▶ **TASK BRIEF**: Resume the forum thread about dwarf baby tears turning yellow and brown after a lighting change, starting right after its last post.

▶ **SELECTED EXCERPT**:
# What's the reason my dwarf baby tears look like this?



## Charlieeex3 (Aug 18, 2013)

I don't understand what's happening with my dwarf baby tears. When I had my finnex ray 2 they were fine. When I switch the lighting to finnex ray planted +, half my dwarf baby tears turn yellow/brown and never got green again. I thought maybe the planted + was too strong so I moved the light 6 inches higher but still the same results. Can anyone explain what happen?


----------



## Seattle_Aquarist (Jun 15, 2008)

Hi Charlieeex3,

The Finnex Ray2 has more output than the Finnex Planted +; comparing the two 24" fixtures the Ray2 has PAR=74 @12" and the Planted+ has PAR=61 @12" (about 20% less). Raising the fixture further reduced the PAR reaching your plants; I would suggest lowering your light to the original location.

I grow HC emersed and occasionally I will have leaves 'wash out' like in the picture. HC comes from Cuba and is used to harder water from the limestone on the island. I can usually correct the problem with additional fertilizer and adding some Equilibrium to the water to increase the hardness with additional calcium and magnesium.


----------



## Tzac (May 18, 2013)

Calcium and Magnesium are easy to add using Plaster of Paris CaSO4, and Epsom salt MgSO4.


----------



## Zapins (Jan 7, 2006)

Looks like nitrogen deficiency to me which is odd since it looks like you have aqua soil? 

It looks like it is happening on old leaves only right? Leaves go brown from tip to base. New leaves may look smaller than normal and growth rate slows a lot.

New lights may have increased their growth rate and caused the nutrient uptake rate to change.


----------



## Charlieeex3 (Aug 18, 2013)

thanks everyone! ill try lowering the light to back to where it was before. at first i thought it was too much light. the lack of nutrients is probably what the problem is too. now that i think about it the water i am using is RO water. Would seachem flourish be enough? im scared to add anything in the water because i have this nasty gooey algae in the tank(BBA maybe?) shown in the picture.

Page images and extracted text

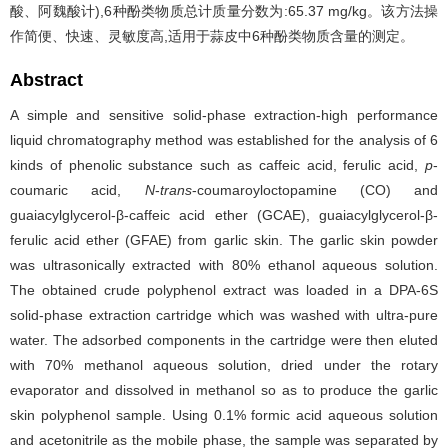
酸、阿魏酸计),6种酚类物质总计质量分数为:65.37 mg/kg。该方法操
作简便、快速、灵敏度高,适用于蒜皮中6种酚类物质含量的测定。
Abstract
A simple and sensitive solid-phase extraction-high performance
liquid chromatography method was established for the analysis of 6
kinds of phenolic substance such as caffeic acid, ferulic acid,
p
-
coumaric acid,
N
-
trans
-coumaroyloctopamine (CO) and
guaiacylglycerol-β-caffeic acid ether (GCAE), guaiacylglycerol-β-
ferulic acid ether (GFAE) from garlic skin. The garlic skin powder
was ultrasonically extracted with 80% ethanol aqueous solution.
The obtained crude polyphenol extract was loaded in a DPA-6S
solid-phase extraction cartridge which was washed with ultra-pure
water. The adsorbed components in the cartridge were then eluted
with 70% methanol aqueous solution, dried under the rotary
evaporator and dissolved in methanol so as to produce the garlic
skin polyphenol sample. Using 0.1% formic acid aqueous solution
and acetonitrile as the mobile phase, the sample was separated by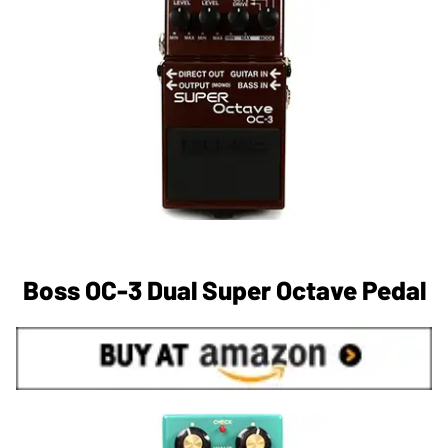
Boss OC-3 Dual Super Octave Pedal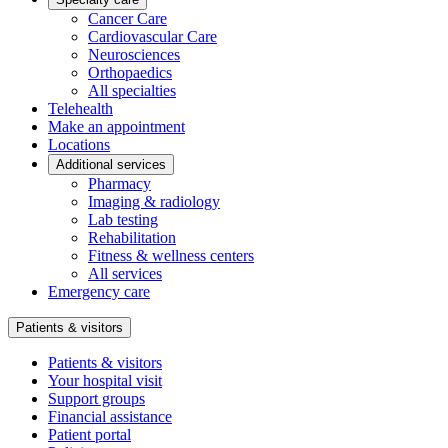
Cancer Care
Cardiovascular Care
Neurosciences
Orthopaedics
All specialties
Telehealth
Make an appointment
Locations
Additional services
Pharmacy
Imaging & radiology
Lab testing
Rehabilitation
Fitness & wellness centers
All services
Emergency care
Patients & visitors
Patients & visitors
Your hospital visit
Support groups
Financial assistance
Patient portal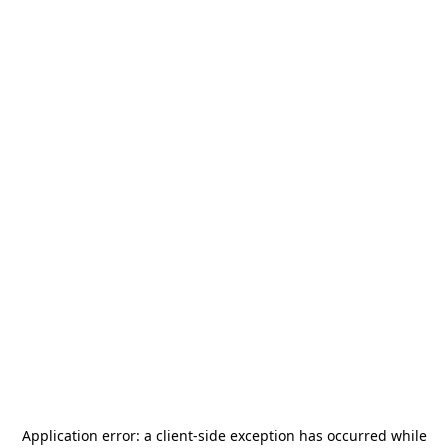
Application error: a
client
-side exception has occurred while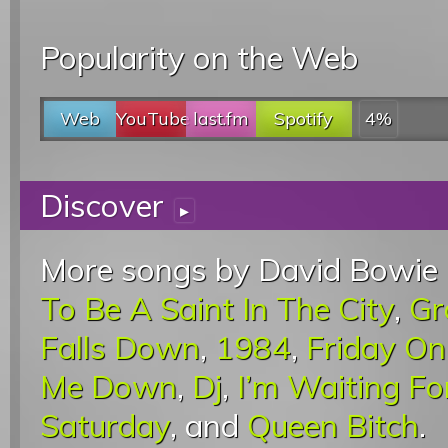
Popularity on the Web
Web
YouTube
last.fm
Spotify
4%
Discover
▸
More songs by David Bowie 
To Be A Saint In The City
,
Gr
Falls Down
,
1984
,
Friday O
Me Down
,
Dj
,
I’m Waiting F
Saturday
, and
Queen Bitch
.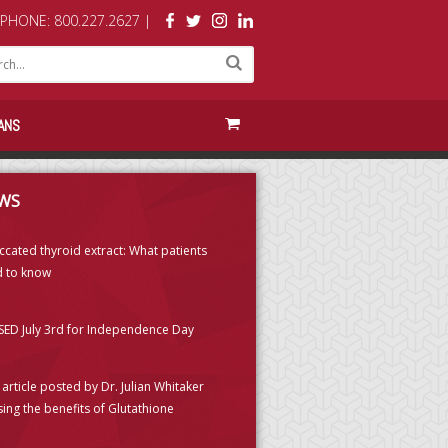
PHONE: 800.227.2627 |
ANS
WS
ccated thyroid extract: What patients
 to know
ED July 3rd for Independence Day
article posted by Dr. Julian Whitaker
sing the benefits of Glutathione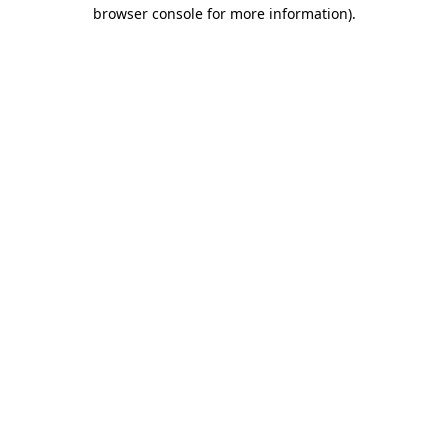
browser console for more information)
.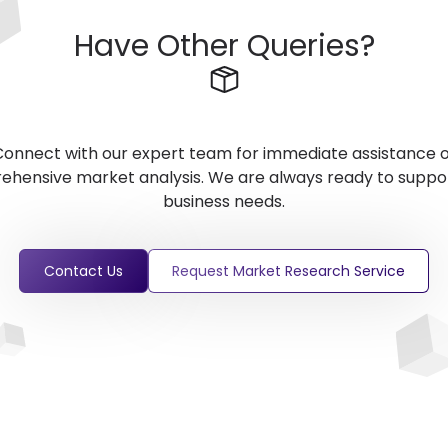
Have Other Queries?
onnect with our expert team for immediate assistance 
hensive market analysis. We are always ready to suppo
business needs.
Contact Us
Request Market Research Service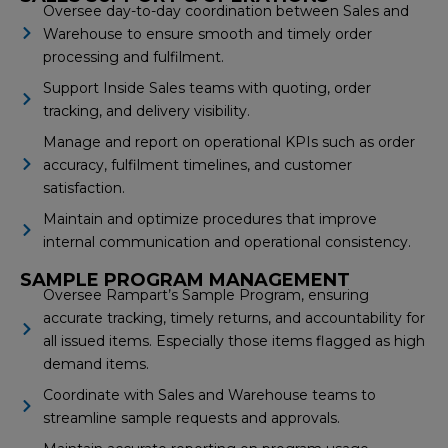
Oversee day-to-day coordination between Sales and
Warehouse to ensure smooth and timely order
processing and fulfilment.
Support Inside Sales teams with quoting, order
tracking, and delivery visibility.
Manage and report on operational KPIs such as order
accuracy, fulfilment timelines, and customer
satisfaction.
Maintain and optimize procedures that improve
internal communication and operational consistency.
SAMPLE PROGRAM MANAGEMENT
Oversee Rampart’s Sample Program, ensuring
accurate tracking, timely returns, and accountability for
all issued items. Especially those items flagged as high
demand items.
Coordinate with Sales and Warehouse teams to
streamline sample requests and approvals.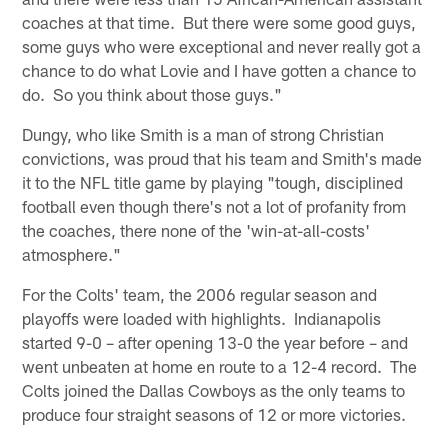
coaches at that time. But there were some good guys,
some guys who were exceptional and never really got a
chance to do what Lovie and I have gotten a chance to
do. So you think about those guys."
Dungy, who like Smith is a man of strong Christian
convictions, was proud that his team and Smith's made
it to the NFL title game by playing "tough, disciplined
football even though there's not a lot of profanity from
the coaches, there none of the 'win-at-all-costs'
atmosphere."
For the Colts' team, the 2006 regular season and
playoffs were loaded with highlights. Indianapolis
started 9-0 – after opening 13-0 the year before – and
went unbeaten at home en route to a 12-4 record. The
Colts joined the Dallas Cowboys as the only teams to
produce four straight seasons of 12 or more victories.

▶ **OUTPUT BELOW**:
----------



## Zapins (Jan 7, 2006)

Flourish is pretty dilute stuff, you'd need to add several times the dose to get enough nitrogen. It works well in low light at the recommended dose but high light tanks need a huge amount more. Are any of your other plants showing funny symptoms?

Can you tell us more about the setup and fertilizing system you use?

BBA is not gooey that is BGA. I can't really see the algae you mentioned in the picture, we might need another one to ID it.


----------



## Charlieeex3 (Aug 18, 2013)

oo it is BGA!!! thanks a lot zapins. i only have dwarf baby tears in my tank; doing a iwagumi tank. I also have crystal red shrimps in my tank.
Tank size: 5.5 gallon
Finnex ray planted+
ADA amazonia soil
Paintball co2 system
HOB filter for 20g

i haven't been dosing any fertilizers for a long time because I thought the bag came from nutrient overdose.

Should I use these? I have a lot of seachem products just laying around


----------



## Zapins (Jan 7, 2006)

How old is the aqua soil?

Plants need nutrients to live. Some people use chemical fertilizers to feed plants others use nutrient rich substrates like garden soil or aqua soil. 

Your aqua soil should be providing the nutrients your plants need but based on the placement and type of damage your HC isn't getting the nutrients it needs (nitrogen shortage).

It might be that using pure RO water has pulled out most of the nitrogen (and probably many of the other nutrients) from the aqua soil you have. You will need to add nitrogen in some form. Potassium nitrate is a good source of nitrogen many of us use it. You can buy it from many places online, ebay is one source, there are a couple of other good sites you can buy it from.


----------



## Charlieeex3 (Aug 18, 2013)

The soil is 3 months old now


----------



## BruceF (Aug 5, 2011)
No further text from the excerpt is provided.